The Easter bunny we know today was influenced by German traditions dating back to the 1500s. German children believed that theOschter Haws (a magical rabbit) would leave them a nest of colored eggs at Eastertime if they were good. Pennsylvania Dutch settlers brought this tradition to America in the 1700s.
On a related note, eggs have long been a symbol of rebirth and thus associated with spring celebrations. In the 600s, Pope Gregory the Great forbade the eating of eggs during Lent (the 40 days proceeding Easter), and this helped make eggs a special treat at Easter. Many European cultures also have old customs of decorating eggs and giving them as gifts.

March 22, 2013

The Thing About Fear is.....



It sucks...but besides that....

Fear is paralyzing.

Fear is debilitating.

Fear is cunning.

Most of all it makes manifest the very situation it fears.  

That is the thing about fear.....

March 06, 2013

Starbucks

Note to self and a PSA to others....

Enjoy the music in your earbuds in your own head. Dancing and singing because you enjoy the tune so much you can't contain yourself doesn't amuse others in Starbucks.

Who knew?

I wonder if they would appreciate me more at Dunkin' Donuts?


March 04, 2013

The Book



"The book" was assigned an ISBN today!  What a bittersweet moment.  I turned in the workbook, Living in Consciousness, to the publisher on the due date, March 1.  I finished up my edits and put it away the night before.  It was a challenge not to open and fiddle with it again that morning, but at 10:10 AM I said farewell and sent it on the way.

I say it was bittersweet for a couple of reasons. 

First, I have been writing something since I could hold a pencil.  From the first diary my mom bought me when I was in first grade to the journals I kept throughout my drama-filled teen years and into the items I began creating as a professional...there has always been something I was "working" on.

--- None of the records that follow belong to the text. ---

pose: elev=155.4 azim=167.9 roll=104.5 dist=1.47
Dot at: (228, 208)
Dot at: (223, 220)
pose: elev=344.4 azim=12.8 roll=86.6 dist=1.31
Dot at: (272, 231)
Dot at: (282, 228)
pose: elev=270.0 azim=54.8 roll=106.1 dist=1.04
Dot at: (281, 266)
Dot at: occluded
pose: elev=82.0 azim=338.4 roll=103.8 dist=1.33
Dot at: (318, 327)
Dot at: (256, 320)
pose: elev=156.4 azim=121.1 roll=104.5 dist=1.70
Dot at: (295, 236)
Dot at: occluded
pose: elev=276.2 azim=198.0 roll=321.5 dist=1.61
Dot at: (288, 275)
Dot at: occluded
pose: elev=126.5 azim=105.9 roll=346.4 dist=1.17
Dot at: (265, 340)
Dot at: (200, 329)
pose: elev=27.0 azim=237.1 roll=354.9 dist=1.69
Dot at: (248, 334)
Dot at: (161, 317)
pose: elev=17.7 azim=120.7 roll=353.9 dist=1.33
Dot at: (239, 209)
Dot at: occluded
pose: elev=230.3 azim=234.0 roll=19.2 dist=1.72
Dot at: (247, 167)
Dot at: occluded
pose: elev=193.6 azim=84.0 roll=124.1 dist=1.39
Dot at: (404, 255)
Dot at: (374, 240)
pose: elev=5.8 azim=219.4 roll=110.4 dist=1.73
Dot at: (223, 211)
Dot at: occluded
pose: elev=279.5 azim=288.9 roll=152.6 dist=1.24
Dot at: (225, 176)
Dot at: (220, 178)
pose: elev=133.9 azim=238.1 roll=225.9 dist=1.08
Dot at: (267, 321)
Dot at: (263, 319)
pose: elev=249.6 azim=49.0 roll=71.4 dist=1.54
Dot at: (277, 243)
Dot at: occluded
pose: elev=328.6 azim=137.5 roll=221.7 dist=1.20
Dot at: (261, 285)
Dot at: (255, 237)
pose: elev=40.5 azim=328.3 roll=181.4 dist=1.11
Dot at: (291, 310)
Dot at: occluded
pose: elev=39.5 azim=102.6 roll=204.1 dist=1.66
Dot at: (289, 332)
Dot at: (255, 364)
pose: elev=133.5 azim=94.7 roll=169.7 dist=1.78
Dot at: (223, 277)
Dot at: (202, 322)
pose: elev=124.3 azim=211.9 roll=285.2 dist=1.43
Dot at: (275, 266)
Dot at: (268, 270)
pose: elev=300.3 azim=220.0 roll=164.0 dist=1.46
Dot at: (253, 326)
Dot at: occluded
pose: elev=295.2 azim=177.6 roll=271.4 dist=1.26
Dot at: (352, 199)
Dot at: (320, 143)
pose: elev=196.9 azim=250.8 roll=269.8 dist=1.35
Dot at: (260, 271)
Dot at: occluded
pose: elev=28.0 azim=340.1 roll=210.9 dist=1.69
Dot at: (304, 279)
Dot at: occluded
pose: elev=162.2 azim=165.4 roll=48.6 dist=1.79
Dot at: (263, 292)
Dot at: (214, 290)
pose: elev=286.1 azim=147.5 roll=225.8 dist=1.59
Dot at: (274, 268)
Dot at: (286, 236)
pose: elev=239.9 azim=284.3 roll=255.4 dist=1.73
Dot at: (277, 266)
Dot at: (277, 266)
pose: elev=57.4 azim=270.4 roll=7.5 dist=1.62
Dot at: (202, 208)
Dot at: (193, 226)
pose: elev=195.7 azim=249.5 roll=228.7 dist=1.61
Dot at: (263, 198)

Thursday when I was finished I cried.  They were tears I couldn't explain.  Contributing author, Tyrone Carrington, kept telling me to be happy for the completion.  He also said I could look at this as a beginning rather than an ending.  I am happy.  I was near giddy.  Perhaps, feelings hard to explain.  The duty and ownership of daily writing as the most cathartic event this bleeding author feels can't be put into words.  It was as if birthing a child.  A child carried for years. 

This isn't the first piece of work I have had published but I dare say it was the most emotionally labor-intensive.  Possibly because of the involvement of Tyrone. 

I've known Tyrone for two years and care for him in a way I have very few.  In addition to listening to and recording his emotional journey through doing the work the questions in this workbook unfolded for him I began doing my own work, as well.  Part of that journey for me has been healing that involved my relationship with Tyrone.  I needed and wanted but wasn't fully aware of what that journey would unlock. 

Bringing the workbook to publication also meant an ending.  An ending of many days and hours of interaction with Tyrone.  I knew the day would bring that ending when we began but as it crept closer I felt the weight of hesitation as much as the excitement of relief.  I found myself with thoughts like, "it will never be the same again as it is now" and "I am not sure I want this interaction to end".  I love that man dearly and will forever be changed from knowing him.  Handing our diligent work over to Kendall-Hunt for publication was as if I was handing the entirety of the relationship over. 

Such as it felt, it was.  As my unconsciousness created without my consciousness being aware, we both allowed this to be a goodbye of sorts.  The journey was intense, more intense than I could have imagined, but worth the miles.  I am a better person than I was when I began that journey, and that, I suppose, is all I could have asked for.